Your business is moving fast, accommodating new ways to serve customers, decrease costs, and stay ahead of competitors. It is only reasonable to expect your business bank to do the same. Up until now, that wasn’t the case. But all commercial banks now need to evolve or risk being left behind.
While some banks are showing themselves to be better at change than others, the banks that evolve will create a focused, exceptional experience for clients, and that is a great thing for CFOs and their finance staffs. Banks are making several changes that financial executives should begin to anticipate:
Targeted products. In October Citigroup’s CEO abruptly resigned. Buried in the speculation about whether his exit was voluntary or involuntary was the fact that Citi is a remnant of banking’s past. The bank’s 1980s vision was to create a one-stop, global financial “supermarket” that could handle everything from savings accounts to insurance to investment banking. However, in today’s complex financial markets, selling a wide range of products multiplies risk and does not yield synergies across business units. The architect of Citi’s vision, Sandy Weill, famously called for the bank’s breakup this past summer.
As part of the path to differentiation and risk management, banks and nonbank financial institutions are aiming at true product or service differentiation, which generates premium profit margins. But that’s difficult to do with the largely commoditized service offerings of a typical commercial bank. So, banks will instead target a specific industry niche, company life-stage, or geography to deliver domain knowledge and specialized product innovation, for example. All of that will translate into risk management and pricing advantages for the financial institution, but most important, tangible value to the client.
Managing expectations. Quality of experience is defined by expectations. One of my marketing professors in business school provoked the class by defending McDonald’s as a “quality experience” due to its ability to exactly meet our expectations: cheap, fast, and not inedible food. In their attempt to focus, banks are segmenting their offerings and managing customer expectations accordingly. We’re one example: we segment our client base according to revenue size, and use that breakdown as a proxy for specific product needs and relationship complexity. That guides our coverage strategy. A prerevenue, development-stage start-up will value venture capital and strategic investor relationships ahead of a sophisticated global treasury platform, for example.

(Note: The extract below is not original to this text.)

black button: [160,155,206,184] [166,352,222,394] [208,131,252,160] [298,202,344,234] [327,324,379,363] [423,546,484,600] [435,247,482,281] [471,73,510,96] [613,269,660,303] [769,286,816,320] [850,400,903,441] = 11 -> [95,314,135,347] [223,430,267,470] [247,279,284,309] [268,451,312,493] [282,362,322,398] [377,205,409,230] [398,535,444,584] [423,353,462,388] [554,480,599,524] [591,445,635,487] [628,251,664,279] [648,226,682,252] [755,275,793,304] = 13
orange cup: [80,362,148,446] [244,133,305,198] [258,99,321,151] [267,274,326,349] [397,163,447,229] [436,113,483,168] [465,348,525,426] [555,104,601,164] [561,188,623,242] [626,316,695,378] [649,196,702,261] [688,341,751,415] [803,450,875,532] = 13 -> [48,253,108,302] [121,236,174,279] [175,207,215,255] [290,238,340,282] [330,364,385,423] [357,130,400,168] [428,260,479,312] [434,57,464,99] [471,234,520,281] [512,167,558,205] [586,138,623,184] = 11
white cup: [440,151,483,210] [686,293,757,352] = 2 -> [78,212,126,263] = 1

Similarly, not all of Silicon Valley Bank’s client accounts need or want high-touch, senior-banker attention. Early-stage companies with little infrastructure and 24×7 work lives, for example, overwhelmingly choose a self-service model, since online tools can quickly address their needs. Alternatively, a $100 million revenue company with offices in multiple countries demands a thorough review of banking needs and a custom solution that can only be effectively delivered in person.
Outsourcing nonvalue-add businesses. The pace of technology adoption has plagued banks for a generation, primarily because many banking platforms were built in-house using capital committed by bank executives, which inflated the resistance to new solutions. But that is changing.
Like the most competitive businesses in any sector today, the best banks are buying or renting infrastructure and software. In the past, these financial institutions held to a firm “build versus buy” strategy, defended on the merits of better control and customization. This argument left the building, though, with the departing, imperial chief information officer, who kept score based on the number of full-time employees (FTEs) in IT and his ability to influence sales by controlling IT project queues.
Today, bank IT is increasingly about vendor management, rather than people and projects. The benefit of this change is best-of-breed applications for internal and external audiences, plus a refocus of senior management’s attention on the value-add side of the business. I had a colleague who used to quip that “clients pay us for liquidity and availability, not to analyze financial statements or comply with [Anti-Money Laundering and Bank Secrecy Act] regulations.” Accordingly, you’ll see banks adapting to this approach invest more financial and human capital in engineering high-value credit and cash-management solutions instead of back-office tasks. Evidence of this will include a declining ratio of support-to-sales FTEs and increasing revenue per FTE for the entire institution. Corporate clients should expect to see increasing attention and better solutions.
Legacy businesses open up. Leading companies in any sector innovate without limit. They are willing and able to develop a new product, service, or process that will be better than the market standard, even when the market standard is their own. Simply put, these market leaders cannibalize their business before someone else does. I can’t think of a better example of this than Apple and its product development teams that hold no previous products sacred.
In contrast, banks have defended their legacy businesses too long, and the competition is coming hard. The best example is the closed system of the payments world. In that system, all in-or-out paths are touched by a financial institution, providing banks an exchange fee in both directions. Fat and happy in their clubhouse, banks have failed to notice (or dismissed) the entrepreneur clamoring outside with his sights set on this multibillion-dollar business.
So, banks will have to decide whether to stubbornly defend the Alamo or align with these new financial-technology companies whose solutions can effectively disintermediate them. A significant amount of venture capital has flowed into the financial-services sector over the past five years to build these companies. However banks choose to respond, the innovation disrupting the status quo in payments is yet another change that commercial-bank clients will soon be able to celebrate.
Scott Bergquist is the central U.S. division manager for Silicon Valley Bank, overseeing business development and client relationship activities with 2,000 companies and managing more than $1 billion in committed capital. He specializes in financing solutions for high-growth technology and life-science companies.